Is European Development Limiting?

Ruutu brought up a good point about not putting limits on Carlsson’s development. With the NHL’s recent changes to three-on-three overtime, players who can play a 200-foot game have increased their stock value overnight. A lot of the guys coming up the ranks these days are placing a bigger focus on developing their 200-foot game for this exact reason. It’s in demand. “He’s going to get the coaching, even though there’s more ice surface in here,” says Ruutu. “It’s a different game.”

That’s the thing with European hockey.  It differs from the North American way and these differences don’t end on the ice. “In Europe, the teams always provide everything,” Ruutu tells The Hockey Writers. “The guys are very well taken care of. They provided him (Carlsson) with an apartment – even for the imports that come to Europe if it’s included in the contract. They get him a car, he goes to school…”

Speaking of school, Carlsson’s biggest asset is his intelligence. “He’s very smart, says Ruutu. In an article published by the Ontario Minor Hockey Association (OMHA) in January of 2014, they highlighted some research that shows cognitive training to be a viable option for reducing injuries:

“The cognitive aspects that make players better – things like spatial awareness, the anticipation of plays and decision making – have also been found to make them safer.

Research suggests that most hockey injuries – especially head injuries – occur due to unanticipated contact.
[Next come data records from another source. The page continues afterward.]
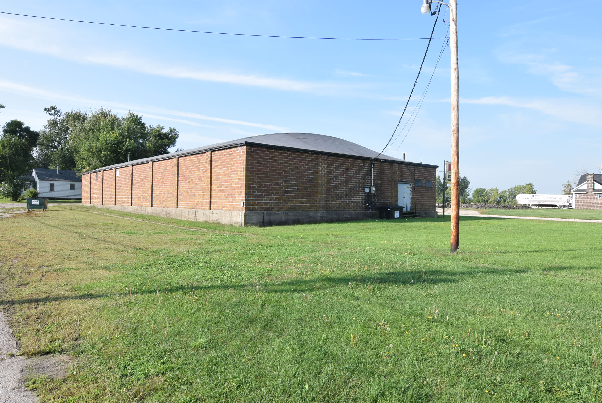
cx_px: 301
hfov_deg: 73.7
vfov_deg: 53.2
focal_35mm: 24
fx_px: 402
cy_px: 202
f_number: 9
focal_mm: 16
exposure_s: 1/320
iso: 200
When players are aware of a potential impact, they can avoid it completely, or at least prepare their body accordingly. By increasing spatial awareness, the likelihood of unanticipated contact can significantly decrease.”

Improving hockey IQ reduces on-ice injuries and for players like Carlsson who already have an above average hockey IQ and a below average injury rate are ideal for Columbus. Whether or not the Blue Jackets lack defensive depth, or are prone to get injured, it’s clear that their future holds a great defensive game. As Carlsson continues to develop his skills in Sweden, he’s also gaining weight, strength and leg power in order to fulfill his role as a defensive powerhouse in a top six defenseman position.